Perché ci fa riflettere anche sulla rivalità, sull’opposizione. Sulle narrazioni che fuori da Siena, si fanno su questo. E’ una risposta dei fatti, senza che si sia in realtà voluto, con questo, rispondere a nessuno.
Il mondo si è fermato da due mesi, la pandemia in corso sembra portarci via dalla nostra vita, dai nostri affetti, da ciò che si nutre di contatto vero, fatto di sguardi, parole e di fisicità.

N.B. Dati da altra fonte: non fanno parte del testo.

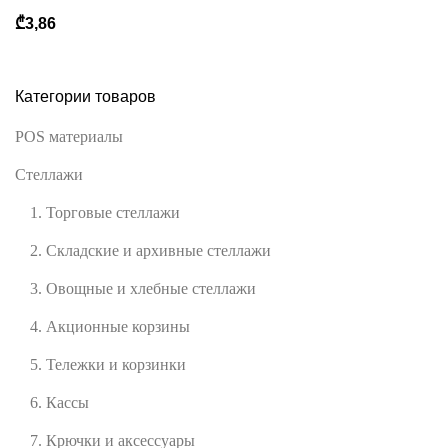
₾
3,86
Категории товаров
POS материалы
Стеллажи
1. Торговые стеллажи
2. Складские и архивные стеллажи
3. Овощные и хлебные стеллажи
4. Акционные корзины
5. Тележки и корзинки
6. Кассы
7. Крючки и аксессуары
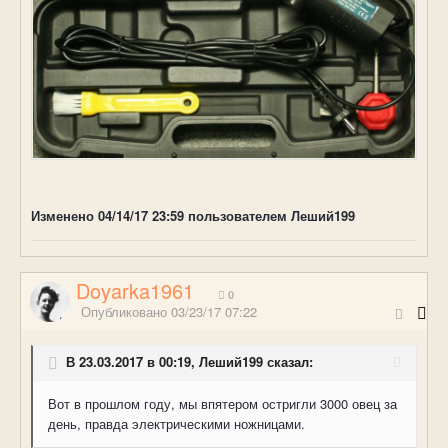
Изменено
04/14/17 23:59
пользователем Леший199
Doyarka1961
0
Опубликовано
03/23/17 07:22
В 23.03.2017 в 00:19, Леший199 сказал:
Вот в прошлом году, мы впятером остригли 3000 овец за
день, правда электрическими ножницами.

Fontebranda, e con lei Siena tutta, ha sorpreso il mondo una sera di questo tempo sospeso e ha cantato la vita dalle finestre e dai balconi del rione. Una vita così potente e forte che ha fornito l’esempio, indicato la strada.
Era il 12 marzo. E non c’era certezza, c’era il timore, che il giro quest’anno sarebbe saltato.
Adesso la certezza l’abbiamo, che il giro non si è fatto. Il giro non è ‘saltato’ però, perché non siamo saltati noi.
E di nuovo qualcosa che appartiene profondamente all’anima di questa città ci sorprende, non perché sia cosa inconsueta, ci sorprende perché nel tempo sospeso ci dà la misura che certe cose non le può sospendere nessuno.